- Amman Jordan

Information
- Type: Private
- Religious affiliation: Islam
- Established: 1985
- Key people: Dara al-Taher: Head of Board of Directors Zuka' al-Taher: Academic Principal
- Enrollment: 800
- Average class size: 65 sq.m. – 100 sq.m
- Student to teacher ratio: 8/1
- Campus: 15,000 square meters
- Colors: White, yellow, green, red, blue
- Mascot: As seen in the logo
- Website: http://ans.edu.jo/

= Amman National School =

The Amman National School (ANS) is a private educational institution located in Amman, Jordan. The head principal is Dara Taher.

==History==

It was established in 1985 and included only junior Grades. The school started with grades 1–3 in a rented building. Two years later, the school moved to its current location in Dabouq for grades KG-5. From then onward, the school added a grade every year. The first graduating class was in 1995. Since then, the school has continued to expand and extra facilities and classrooms have been added to provide more learning space and services. ANS, now, has full enrollment of 800 students from KG-12th grade.

==Curriculum==

ANS currently offers the Jordanian high school program (Tawjihi) and IB Diploma Program for grades 11–12. IGCSE was also offered at ANS until the end of the school year 2006–2007. ANS offers the Jordanian National Program for grades (1-12).

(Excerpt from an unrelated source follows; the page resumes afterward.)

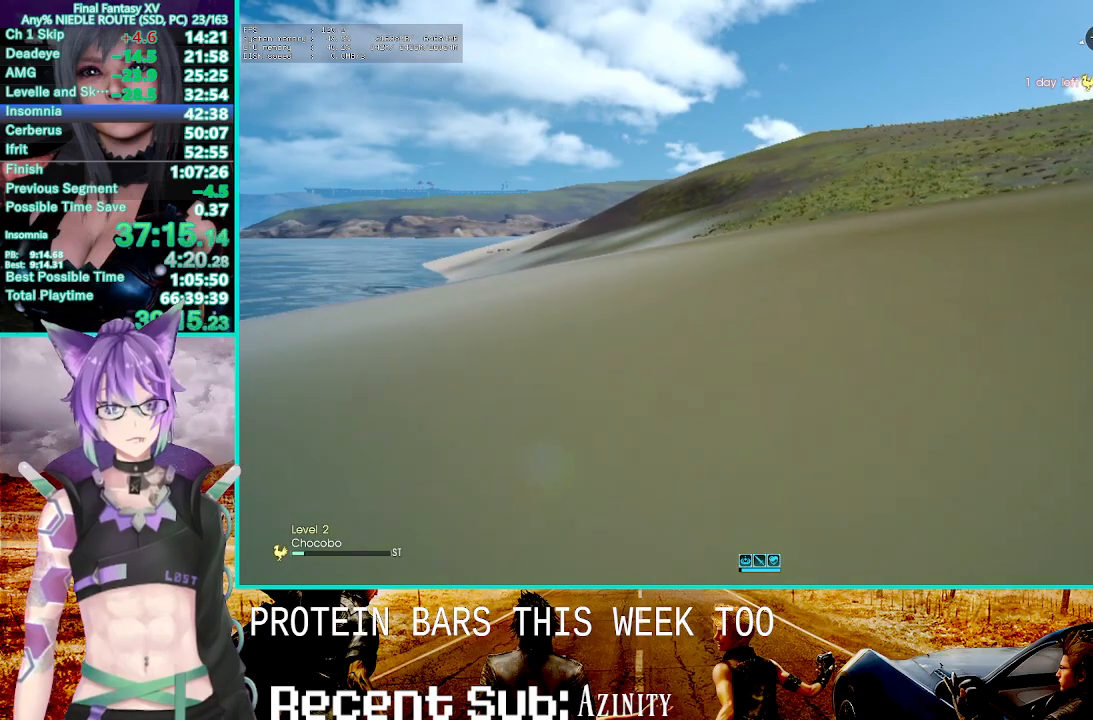
{"dt_ms": 500, "buttons": ["R2"], "left_stick": "center", "right_stick": "center", "events": []}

Students can also choose to join an international program starting 9th grade. The school is authorized to give the International Baccalaureate Diploma for grades (11-12).

==Accreditation==

ANS is accredited by the International Baccalaureate . The school is licensed by the Jordanian Ministry of Education.

==Students==

The school body stands at 900 students. The majority of students at ANS are Jordanians. The school also includes a diverse expatriate population, with students from Algeria, Cyprus, Egypt, Lebanon, Morocco, Palestine, Syria, Sweden, and Tunisia, and the United States.